Guess what! We went to the moon!

I don't know much about basketball, but I will always remember that the National Basketball Association record for scoring points in a game is held by Wilt "The Stilt" Chamberlain of the Philadelphia Warriors, playing against the New York Knicks on March 2, 1962. 

The game was not played in Philadelphia or New York, and the reason for that plays into what I'm here to talk about today. 

In 1962, the NBA was not nearly as popular or ubiquitous as it is today. There was no cable, so there was far less television exposure. The game itself centered around set shots from the court, rather than dramatic dunks under the basket; it was more of a finesse game at the time.

So the Warriors sought to promote themselves in other ways, with no 24-hour TV coverage. They played some games in a drafty hockey arena in Hershey, Pennsylvania, hoping to attract new fans, and it was there that Chamberlain got off to a hot start that evening, and his teammates kept feeding him the ball, enabling him to sink enough "Dipper Dunks" and jump shots, totaling 100 points.

All good for the game, and it has been said that that one single game helped the pro league become an American fixture. People talked about it, and went to see more games.

You know what else has become an American fixture, though, is this dumb trend of people questioning the validity of things and saying maybe they didn't happen. This dates back to the days of early man, when humans had not yet learned much about the nature of the universe, so they made up fables to explain things. This is why your parents told you not to go back in the pool for thirty minutes after you had a sandwich, lest you face a certain, watery, death.

There is, against all odds, a movement afoot on the socials (TikTok, YouTube, Reddit, Facebook and X/Twitter) that has people wondering if this game, and Chamberlain's feat, actually took place. Because there is not complete video available of the game, and not even a complete audio recording of the play-by-play, people with podcasts and plenty of time to think of things to podcast about are saying maybe this was faked. 

Yes, it happened.

As a nation, as a world, we are awash in facts. For crying out loud, everyone walks around with a little device in their pocket that can tell them the latest news, name the principal exports of every nation, list all the ingredients for a really nice layer cake, and play songs to listen to while you bake that cake.

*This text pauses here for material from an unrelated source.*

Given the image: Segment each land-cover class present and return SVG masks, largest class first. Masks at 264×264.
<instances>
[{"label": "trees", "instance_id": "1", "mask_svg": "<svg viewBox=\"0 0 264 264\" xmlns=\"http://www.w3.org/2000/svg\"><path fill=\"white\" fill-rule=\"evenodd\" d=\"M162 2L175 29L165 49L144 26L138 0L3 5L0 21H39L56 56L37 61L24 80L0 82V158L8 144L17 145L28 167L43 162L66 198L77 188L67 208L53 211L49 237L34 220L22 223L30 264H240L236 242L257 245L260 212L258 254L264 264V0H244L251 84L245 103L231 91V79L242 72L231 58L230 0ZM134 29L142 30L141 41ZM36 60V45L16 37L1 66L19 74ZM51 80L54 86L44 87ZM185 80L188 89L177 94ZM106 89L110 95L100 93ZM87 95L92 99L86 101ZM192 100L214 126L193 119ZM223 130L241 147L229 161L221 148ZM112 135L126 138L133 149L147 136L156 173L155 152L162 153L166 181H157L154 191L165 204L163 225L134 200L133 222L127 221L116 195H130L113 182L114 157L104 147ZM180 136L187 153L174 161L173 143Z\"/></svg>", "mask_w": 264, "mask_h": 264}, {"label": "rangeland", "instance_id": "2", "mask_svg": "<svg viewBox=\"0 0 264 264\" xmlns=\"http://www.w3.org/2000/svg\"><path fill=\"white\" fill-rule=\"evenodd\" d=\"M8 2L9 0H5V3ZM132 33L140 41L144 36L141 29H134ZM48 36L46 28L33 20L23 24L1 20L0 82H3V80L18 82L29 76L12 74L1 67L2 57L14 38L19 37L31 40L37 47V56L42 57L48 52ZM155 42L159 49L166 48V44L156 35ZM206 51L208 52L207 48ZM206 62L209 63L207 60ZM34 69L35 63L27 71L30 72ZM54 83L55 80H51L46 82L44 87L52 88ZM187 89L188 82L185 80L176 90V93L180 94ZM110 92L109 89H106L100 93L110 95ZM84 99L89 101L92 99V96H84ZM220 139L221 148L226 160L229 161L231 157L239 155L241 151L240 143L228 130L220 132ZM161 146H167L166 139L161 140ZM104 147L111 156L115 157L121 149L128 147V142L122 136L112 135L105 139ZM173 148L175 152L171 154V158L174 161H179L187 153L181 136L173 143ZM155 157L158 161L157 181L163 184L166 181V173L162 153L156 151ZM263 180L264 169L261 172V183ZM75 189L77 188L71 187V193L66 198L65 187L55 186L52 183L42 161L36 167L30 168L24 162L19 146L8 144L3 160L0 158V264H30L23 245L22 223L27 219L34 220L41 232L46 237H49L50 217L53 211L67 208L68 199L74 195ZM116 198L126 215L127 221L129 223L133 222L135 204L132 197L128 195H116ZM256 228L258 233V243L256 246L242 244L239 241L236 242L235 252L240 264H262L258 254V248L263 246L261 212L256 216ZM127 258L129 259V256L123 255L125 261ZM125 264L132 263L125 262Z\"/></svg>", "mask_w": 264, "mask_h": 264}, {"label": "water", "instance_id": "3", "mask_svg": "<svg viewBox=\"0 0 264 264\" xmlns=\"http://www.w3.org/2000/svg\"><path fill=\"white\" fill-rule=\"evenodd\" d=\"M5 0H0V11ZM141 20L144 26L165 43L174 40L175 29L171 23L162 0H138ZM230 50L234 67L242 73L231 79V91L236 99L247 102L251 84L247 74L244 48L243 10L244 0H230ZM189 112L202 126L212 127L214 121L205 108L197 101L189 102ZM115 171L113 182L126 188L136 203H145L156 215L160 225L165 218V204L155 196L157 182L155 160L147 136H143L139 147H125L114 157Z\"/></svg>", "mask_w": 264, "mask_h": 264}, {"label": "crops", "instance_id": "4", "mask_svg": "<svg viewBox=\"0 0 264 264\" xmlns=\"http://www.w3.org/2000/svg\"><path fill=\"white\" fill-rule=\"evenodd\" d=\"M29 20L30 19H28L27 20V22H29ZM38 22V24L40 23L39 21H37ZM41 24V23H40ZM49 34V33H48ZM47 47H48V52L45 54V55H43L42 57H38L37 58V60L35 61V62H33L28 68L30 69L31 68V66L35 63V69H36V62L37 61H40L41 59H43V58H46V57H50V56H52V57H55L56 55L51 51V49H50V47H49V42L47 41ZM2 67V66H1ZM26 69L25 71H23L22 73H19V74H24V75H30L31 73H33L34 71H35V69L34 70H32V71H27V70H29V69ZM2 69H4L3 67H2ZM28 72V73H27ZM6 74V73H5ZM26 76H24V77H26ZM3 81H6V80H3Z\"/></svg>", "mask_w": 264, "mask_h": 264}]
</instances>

And instead of appreciating having the sum total of human knowledge and experience literally at our fingertips, some of us just see a fact and say, "Duh, that is fake news!"

Where would we get such an idea?

 

Wednesday, March 13, 2024

Burger king

When you find a person of accomplishment, it's always best to acknowledge their talent and dedication to craft, the things that separate a true concert master violinist from someone who just started sawing on an old fiddle the other day.

Someone who has kept a streak of continuous attainment alive since 1972 certainly deserves our respect, so without further ado, let's hear it for Don Gorske.

We've mentioned his glorious deeds before, but it's time to check in on the man who has eaten at least one Big Mac every day since 1972, May. He's up to 34,000 two all beef patties, special sauce, lettuce, cheese, pickles, onions on  sesame seed bun sandwiches, and he's not even slowing down, although he admits, "People thought I'd be dead by now."


He's a retired prison guard, so that would account for his being accustomed to quotidian habits. 

He has a wife, to whom he proposed in the parking lot of "his" McD's, where his picture is on display for all to revere. “She has put up with a lot of obsessive compulsive things I do and hasn’t let my Big Mac thing get to her,” he will tell you.

As it will, retirement has changed his life in some ways. He no longer goes to the Golden Arches every day; he goes twice a week and stocks up on Macs to nuke at home. He does eat a fresh one when he picks them up - and nowadays he only has one at lunch and one at dinner every day, down from the nine a day he was doing. He doesn't eat breakfast, and as a bedtime treat, he'll reach for a fruit bar or ice cream or potato chips.

And...he did cheat once; in 1984 he tried a Whopper from Burger King and ran back to Mickey D's, swearing loyalty which now approaches forty years.

All hail an American Original - Mr Don Gorske, of Fond du Lac, Wisconsin!